On this Labor Day, I feel fortunate to have a good job with decent pay and wonderful people to work with. Of course, not all Americans are so lucky. And now as the federal government and its states grapple with a fiscal crisis that grows uglier by the week, organized labor is being asked to make some sacrifices.

I’m no great fan of Andrew Cuomo, the New York gubernatorial candidate, but he has written a fairly brave piece in the Daily News today about the need for public employees unions to sacrifice for the good of the state.

The op-ed piece is short on specifics but calls for the unions to show the vision and selflessness that they did during the mid-1970s, when NYC almost declared bankruptcy and organized labor rose to the occasion with wage freezes and other concessions.

But those same unions haven’t showed such great vision this time around. New York State United Teachers (NYSUT), for example, thinks the solution lies in increasing taxes “on the wealthy,” while engaging in business-as-usual for its members’ wages and benefits.

What those educators do not realize is that NYS is already extraordinarily dependent on taxes paid by the high-wage earners on Wall Street. The near-collapse of the financial services sector in 2008-09 is one of the main reasons why the state’s in such a terrible bind in the first place.

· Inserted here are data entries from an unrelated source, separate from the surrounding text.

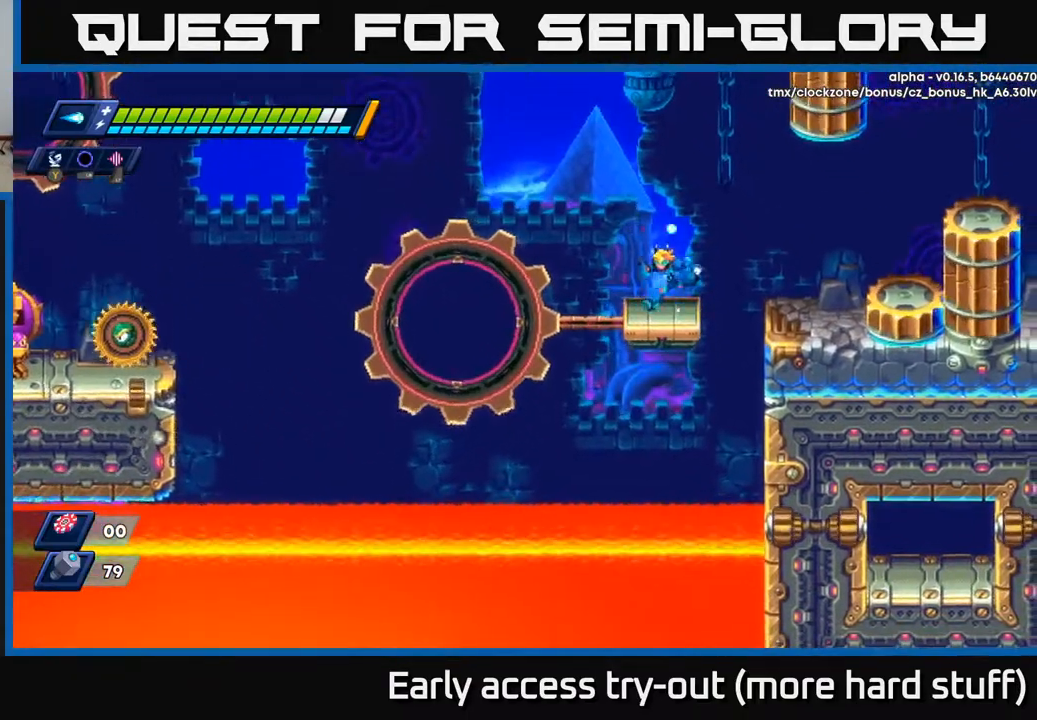
{"buttons": [], "right_stick": "center", "events": [[50, "DPAD_LEFT", "down"], [117, "DPAD_LEFT", "up"]]}
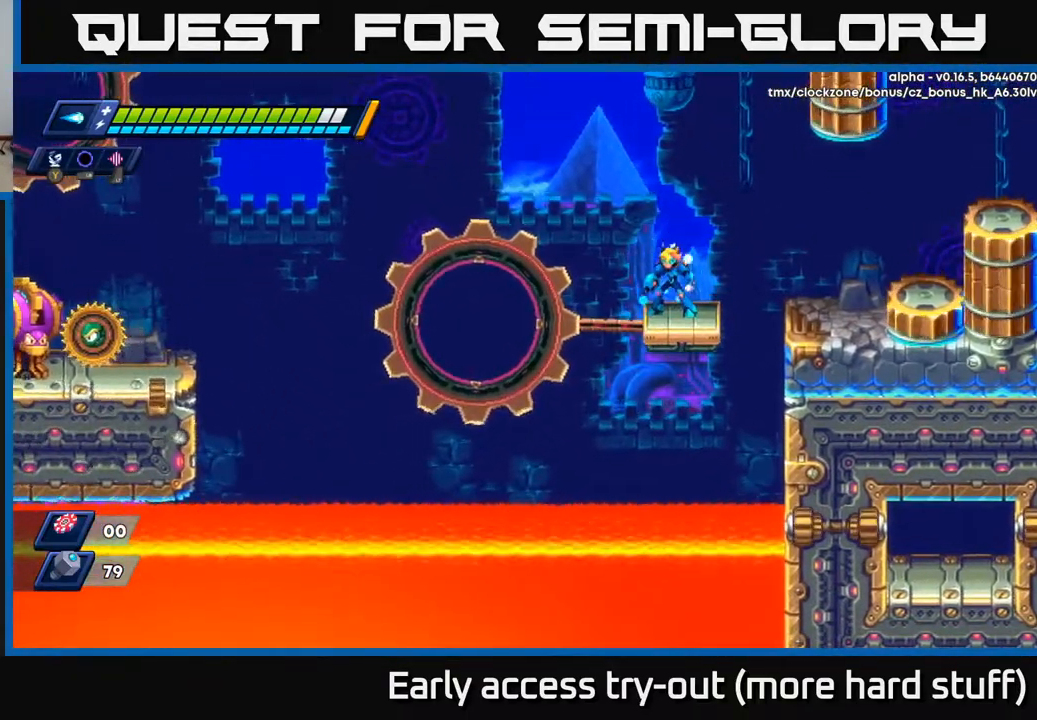
{"buttons": ["X"], "right_stick": "center", "events": [[350, "X", "down"], [400, "X", "up"], [467, "X", "down"]]}
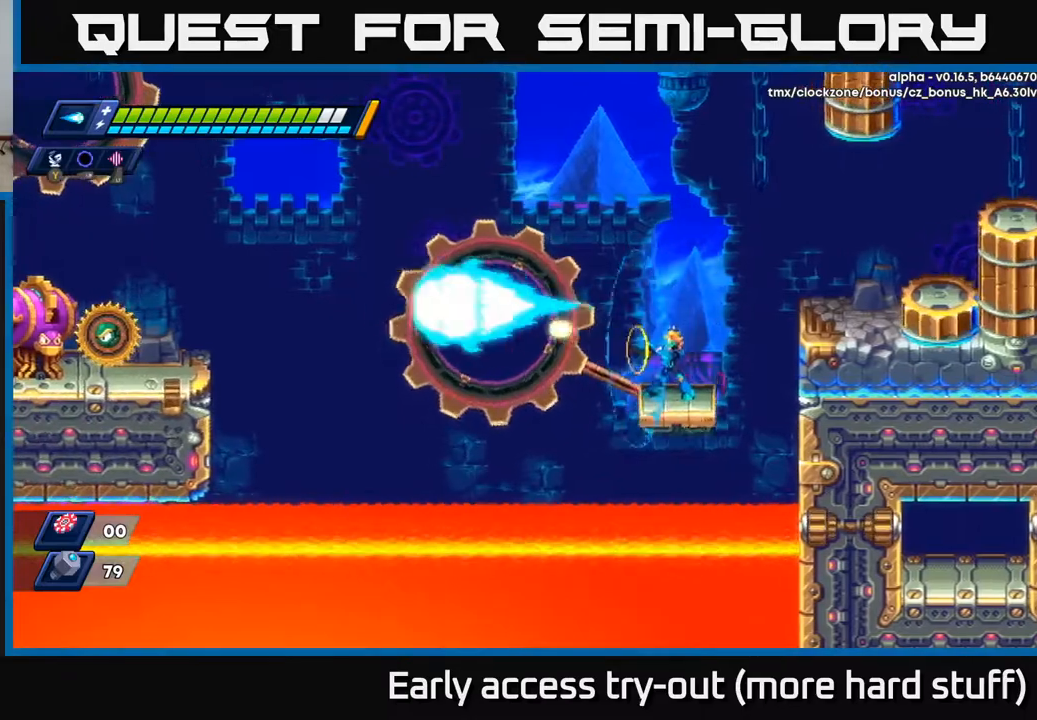
{"buttons": ["A", "R2", "DPAD_LEFT"], "right_stick": "center", "events": [[17, "X", "up"], [83, "X", "down"], [150, "X", "up"], [450, "DPAD_LEFT", "down"], [500, "A", "down"], [500, "R2", "down"]]}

NYSUT’s position on eliminating the state’s $15 billion deficit seems to be: “We’re not giving an inch. Let’s raise taxes on everyone who earns more than teachers. Then the state will have plenty of cash.” Of course, it’s easy to spend other people’s money. The only fair and equitable way to get out of this fiscal mess is to require sacrifices from everyone.

Here in Connecticut, where we face a projected deficit of almost $4 billion next year, I am willing to pay increased taxes if that’s the only way to climb out of our hole. But in order to have a stake in fiscal responsibility for the foreseeable future, everyone must contribute.

After all, it’s very easy to advocate for higher spending if someone else is going to pay for it. Just ask NYSUT. Heck, just ask my kids. They do it every day.